Por
primera vez me sentaba en el patio de butacas del Falla. No había habido
ocasión porque viajo a Cádiz siempre con el tiempo justo. Fila 6, butaca 5;
patio de butacas.
Llegó
la voz en on y el público aplaudió con su primer fervor. Los móviles continuaron
titilando hasta que se levantó el telón.
Se
levantó el telón y supe que disfrutaría en cuanto vi la butaca de orejas estilo
lejano oeste: ¡Calamity Jane estaba allí! Sí, claro, en las tablas de un teatro
siempre puede pasar de todo, incluso que Molière se muera en la escena por ir
vestido de amarillo.
Que lo
pasaría bien también lo pensaba porque las Chirigóticas tienen esa ‘poca
vergüenza gaditana’ que, a la manera de la Commedia dell’Arte, puede formar a
un actor con solidez contundente. Ay, el Carnaval, el Carnaval de Cádiz. ¿Otra
vez con el Carnaval de Cádiz? Pues sí, otra vez con esa inagotable fuente de
arte e inspiración.

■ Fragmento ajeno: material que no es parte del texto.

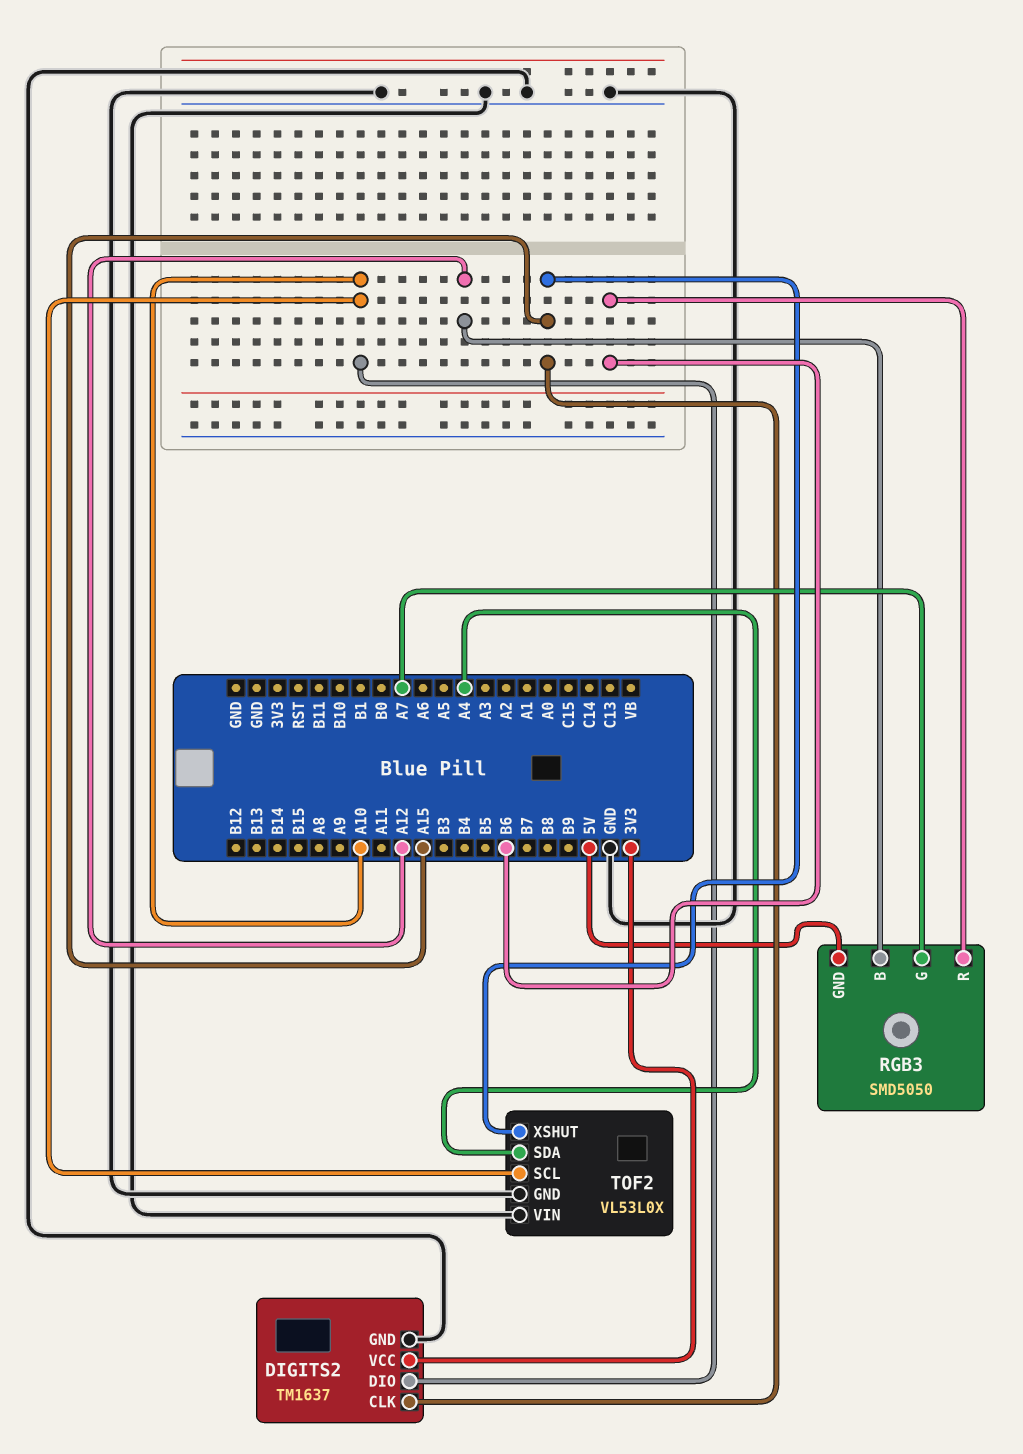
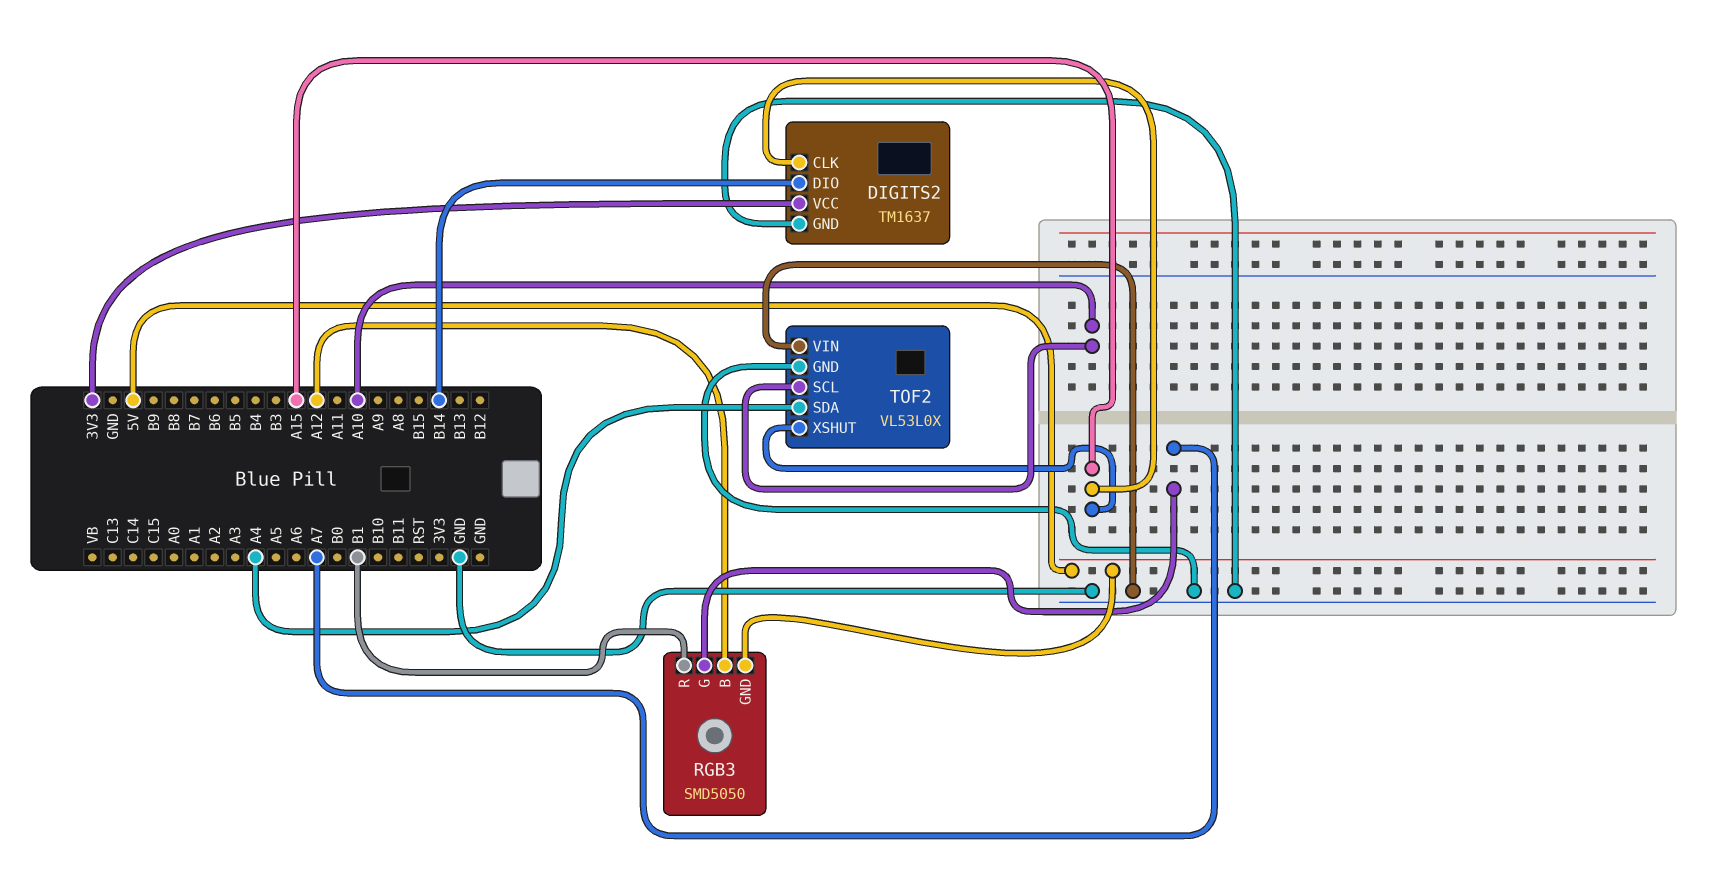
DIGITS2 pin DIO: A10 -> B14
RGB3 pin R: B6 -> B1

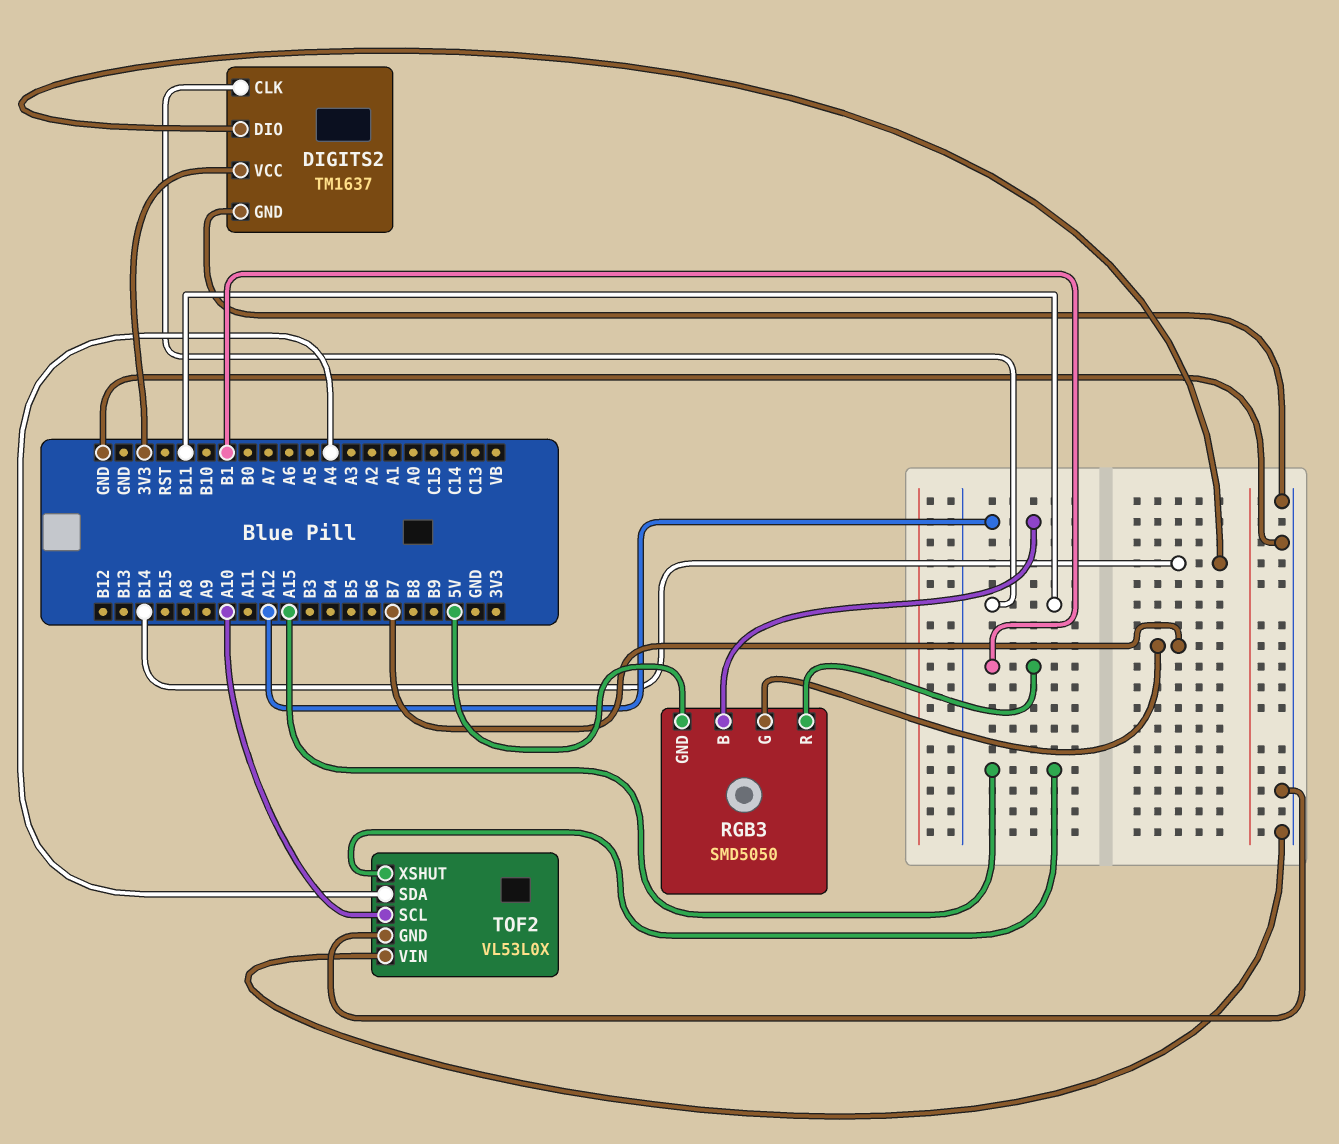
DIGITS2 pin CLK: A15 -> B11
RGB3 pin G: A7 -> B7

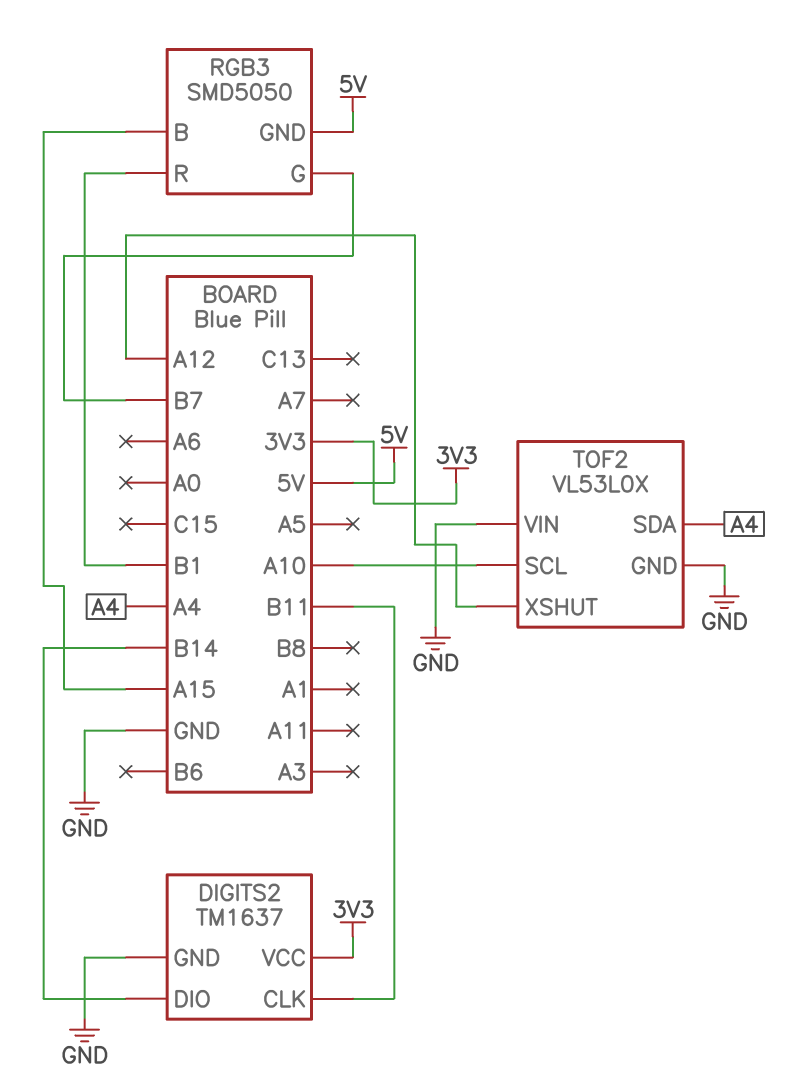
RGB3 pin B: A12 -> A15
TOF2 pin XSHUT: A15 -> A12

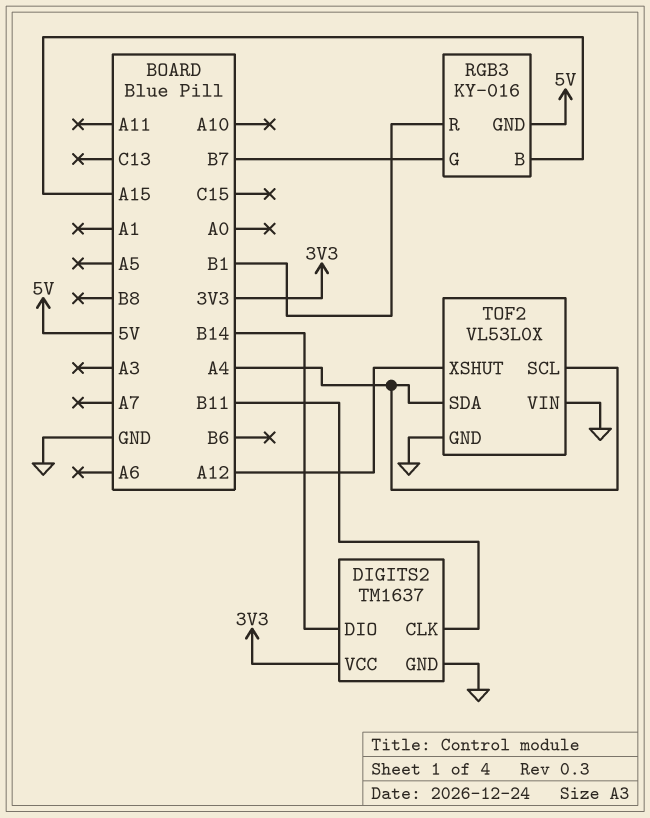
RGB3: SMD5050 -> KY-016
TOF2 pin SCL: A10 -> A4

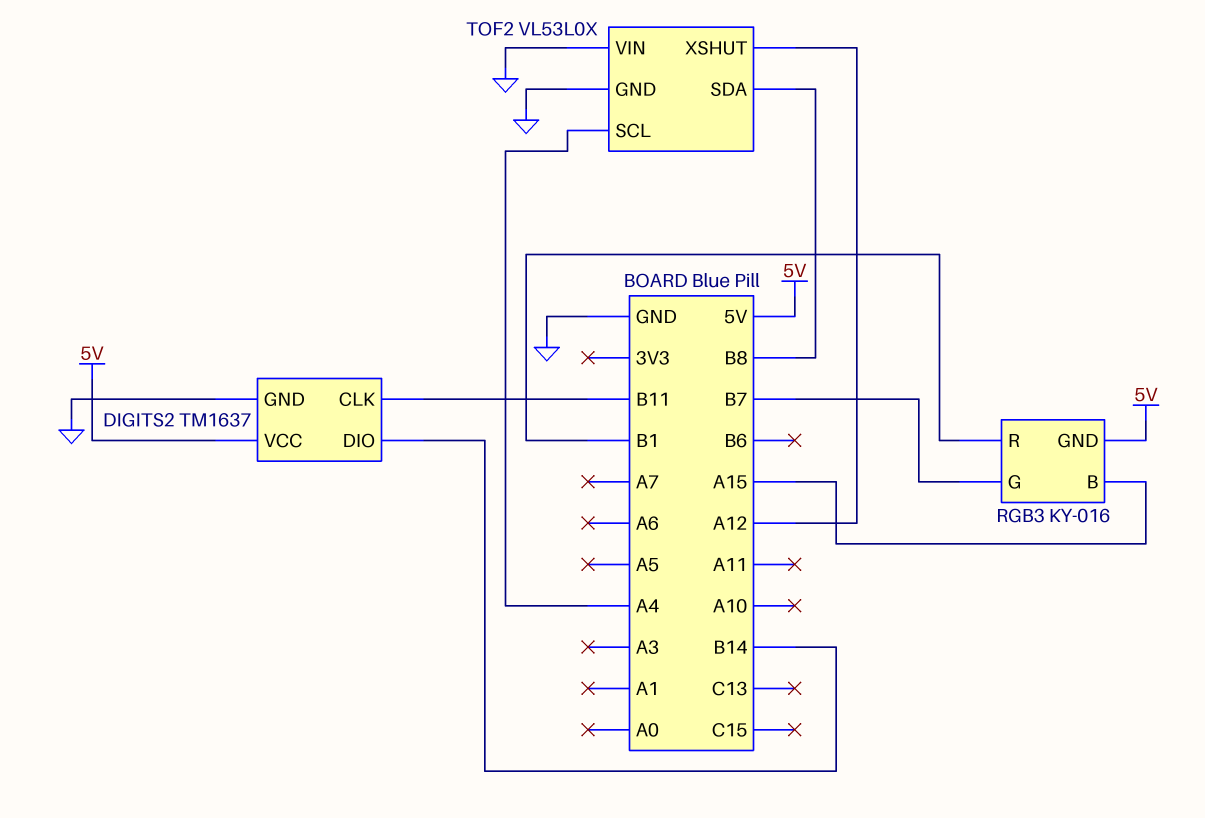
DIGITS2 pin VCC: 3V3 -> 5V
TOF2 pin SDA: A4 -> B8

Sí, las Chirigóticas son el puente, quizá no el único pero
uno muy alto y muy largo, entre el Carnaval y los nuevos formatos (escénico,
artístico) que el Carnaval debería poder alumbrar.
No me
olvido que el texto es de Antonio Álamo, pero mi intuición descree de la ficha
técnica de la obra y estoy seguro de que la interacción y el trabajo común han
terminado por ofrecernos ese texto chirigótico callejero y asilvestrado, que
también le sirve a Alejandra López para realizar un maravilloso trabajo. Por un
lado su damisela apocadita y formal, que como una verdadera mariposa guarda en
ella al gusanito menos pequeñoburgués, pero muy real. Magnífico trabajo
actoral, en mi opinión, teniendo en cuenta su representación de dos personajes
de mucho peso, y que no presentaron contaminación del uno en el otro.
Hubo
crítica contra las costumbres sociales, contra los clichés y plantillas de
comportamiento, gracias a una madre, estupendo trabajo de Teresa Quintero, que
combinaba con una vecina, mujer contradictoria y poco cabal. También imprescindible
en esta obra.
Disfrutamos
de teatro y de lírica teatral, fuera con la luna, fuera de la mano de nuestro
Miguel Hernández, en una reescritura de las Nanas de la cebolla que me dejó
perplejo por su actualización y su contemporaneidad poética. No iba a haber
ñoñerías, ni con la damisela de gasas y pamela ni con la idealización de una
maternidad solo alegría y miel sobre hojuelas. Un texto valiente, en muchos
sentidos. Como las burlas hacia “la marcha atrás”, seguramente menos abolidas en
las prácticas sexuales de lo que deberían. Un espectáculo, creo, que incluso
atravesó las tramas de Moncho Borrajo.
A cargo
de Ana López corrió la carga dramática del espectáculo teatral. Una Juanita que
es una calamidad, llena de contradicciones, con buenos propósitos y pocas
posibilidades de salir de una vida de cuitas, fácilmente visible gracias a la
aparición de su madre y su trato con ella. Seguramente, una llamada al respeto
y al amor entre padres e hijos, y a una confianza más profunda. Una Juanita
contradictoria, una Juanita con poca formación, una Juanita entre las
corrientes de una vida llena de solicitudes y de las que no puede mantenerse
tan alejada como ella misma, quizá, quisiera.
Una Ana
López que no solo fue dramática en su desesperación dramática, con una estética
ochentanoventera, con mucho sabor a Sastre y a los que, de alguna manera,
bebieron en él; incluido seguramente el buen Almodóvar.